What this task involves: What lines in the material hold the string "verified"? Copy out each of them.
Segment Start: Data excerpts
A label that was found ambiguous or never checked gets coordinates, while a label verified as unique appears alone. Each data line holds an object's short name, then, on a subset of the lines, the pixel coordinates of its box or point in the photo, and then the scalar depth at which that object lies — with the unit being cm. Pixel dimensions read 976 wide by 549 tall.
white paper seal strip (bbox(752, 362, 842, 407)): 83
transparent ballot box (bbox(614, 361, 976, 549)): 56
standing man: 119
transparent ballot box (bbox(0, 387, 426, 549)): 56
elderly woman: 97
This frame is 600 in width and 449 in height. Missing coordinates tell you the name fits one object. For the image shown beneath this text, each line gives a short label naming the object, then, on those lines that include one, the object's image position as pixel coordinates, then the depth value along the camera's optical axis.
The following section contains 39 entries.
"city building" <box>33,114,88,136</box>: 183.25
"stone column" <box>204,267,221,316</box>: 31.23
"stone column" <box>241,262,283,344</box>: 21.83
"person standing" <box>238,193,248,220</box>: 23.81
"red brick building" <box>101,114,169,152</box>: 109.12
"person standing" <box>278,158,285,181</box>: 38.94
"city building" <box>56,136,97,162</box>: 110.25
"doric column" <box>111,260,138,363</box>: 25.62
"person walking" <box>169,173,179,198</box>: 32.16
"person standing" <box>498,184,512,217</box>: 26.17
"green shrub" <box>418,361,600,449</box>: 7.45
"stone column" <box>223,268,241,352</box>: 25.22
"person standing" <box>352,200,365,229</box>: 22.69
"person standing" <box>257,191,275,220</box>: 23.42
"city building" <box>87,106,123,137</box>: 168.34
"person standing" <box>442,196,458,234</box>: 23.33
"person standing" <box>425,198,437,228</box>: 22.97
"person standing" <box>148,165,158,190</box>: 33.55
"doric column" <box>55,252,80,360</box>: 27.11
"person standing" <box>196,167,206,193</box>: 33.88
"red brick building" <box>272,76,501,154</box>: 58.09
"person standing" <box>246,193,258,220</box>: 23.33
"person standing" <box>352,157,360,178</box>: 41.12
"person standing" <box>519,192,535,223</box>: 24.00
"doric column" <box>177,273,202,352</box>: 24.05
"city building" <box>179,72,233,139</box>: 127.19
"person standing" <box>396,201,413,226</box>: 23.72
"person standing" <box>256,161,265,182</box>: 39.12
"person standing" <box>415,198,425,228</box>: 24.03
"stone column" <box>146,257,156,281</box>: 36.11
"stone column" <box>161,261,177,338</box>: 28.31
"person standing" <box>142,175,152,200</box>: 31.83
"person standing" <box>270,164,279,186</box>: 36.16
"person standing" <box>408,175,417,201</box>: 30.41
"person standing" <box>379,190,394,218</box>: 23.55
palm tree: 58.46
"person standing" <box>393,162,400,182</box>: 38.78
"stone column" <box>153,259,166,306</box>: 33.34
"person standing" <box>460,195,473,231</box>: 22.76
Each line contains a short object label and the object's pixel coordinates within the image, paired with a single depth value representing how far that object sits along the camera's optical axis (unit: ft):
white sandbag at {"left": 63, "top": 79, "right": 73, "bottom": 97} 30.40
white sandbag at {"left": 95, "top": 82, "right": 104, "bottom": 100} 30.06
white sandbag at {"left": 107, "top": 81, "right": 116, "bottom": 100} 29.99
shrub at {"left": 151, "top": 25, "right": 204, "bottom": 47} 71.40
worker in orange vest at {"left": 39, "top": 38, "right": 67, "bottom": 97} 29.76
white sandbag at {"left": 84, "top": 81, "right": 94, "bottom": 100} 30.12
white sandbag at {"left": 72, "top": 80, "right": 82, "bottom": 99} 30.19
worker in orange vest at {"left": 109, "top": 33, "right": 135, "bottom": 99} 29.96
Segment End: Data excerpts
Segment Start: Data excerpts
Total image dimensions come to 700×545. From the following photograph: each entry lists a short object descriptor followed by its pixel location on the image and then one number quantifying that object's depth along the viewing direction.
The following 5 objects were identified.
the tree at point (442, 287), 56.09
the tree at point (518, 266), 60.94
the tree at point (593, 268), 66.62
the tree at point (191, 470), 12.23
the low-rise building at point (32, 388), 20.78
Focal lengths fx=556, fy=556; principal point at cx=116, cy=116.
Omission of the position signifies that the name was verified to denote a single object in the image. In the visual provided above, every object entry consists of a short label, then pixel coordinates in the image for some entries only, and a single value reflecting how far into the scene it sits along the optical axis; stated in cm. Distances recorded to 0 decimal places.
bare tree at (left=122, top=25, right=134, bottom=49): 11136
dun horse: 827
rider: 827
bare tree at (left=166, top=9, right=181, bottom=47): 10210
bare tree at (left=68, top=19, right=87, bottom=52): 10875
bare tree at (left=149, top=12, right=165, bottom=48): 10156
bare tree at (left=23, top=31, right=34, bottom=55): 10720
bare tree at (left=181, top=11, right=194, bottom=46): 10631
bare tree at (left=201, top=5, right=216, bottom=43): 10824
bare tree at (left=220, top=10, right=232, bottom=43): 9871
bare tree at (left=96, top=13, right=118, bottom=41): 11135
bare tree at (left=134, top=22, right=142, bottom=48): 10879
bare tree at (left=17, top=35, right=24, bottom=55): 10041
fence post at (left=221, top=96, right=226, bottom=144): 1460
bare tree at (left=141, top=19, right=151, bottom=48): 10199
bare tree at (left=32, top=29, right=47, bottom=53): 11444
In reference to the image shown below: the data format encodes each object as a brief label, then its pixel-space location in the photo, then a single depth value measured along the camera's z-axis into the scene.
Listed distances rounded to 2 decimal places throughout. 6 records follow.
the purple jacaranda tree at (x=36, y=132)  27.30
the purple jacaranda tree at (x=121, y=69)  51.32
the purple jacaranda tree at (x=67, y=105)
Segment End: Data excerpts
Reply to the exercise:
A label that was found ambiguous or never checked gets coordinates, while a label verified as unique appears alone. Each data line holds an object's short name, then, on a subset of the lines, the pixel coordinates of its box or point in the photo, and then the scalar depth at which that object lies — with the unit being cm. Pixel dimensions read 976 wide by 549 tall.
Omission of the position signifies that the name was verified to denote a single object in the image. In the visual provided above, every object entry consists of a short label, then pixel coordinates in the image for some entries only, and a single value reflecting how far into the scene it sits along the optical axis; stated in cm. Distances recorded to 0 decimal places.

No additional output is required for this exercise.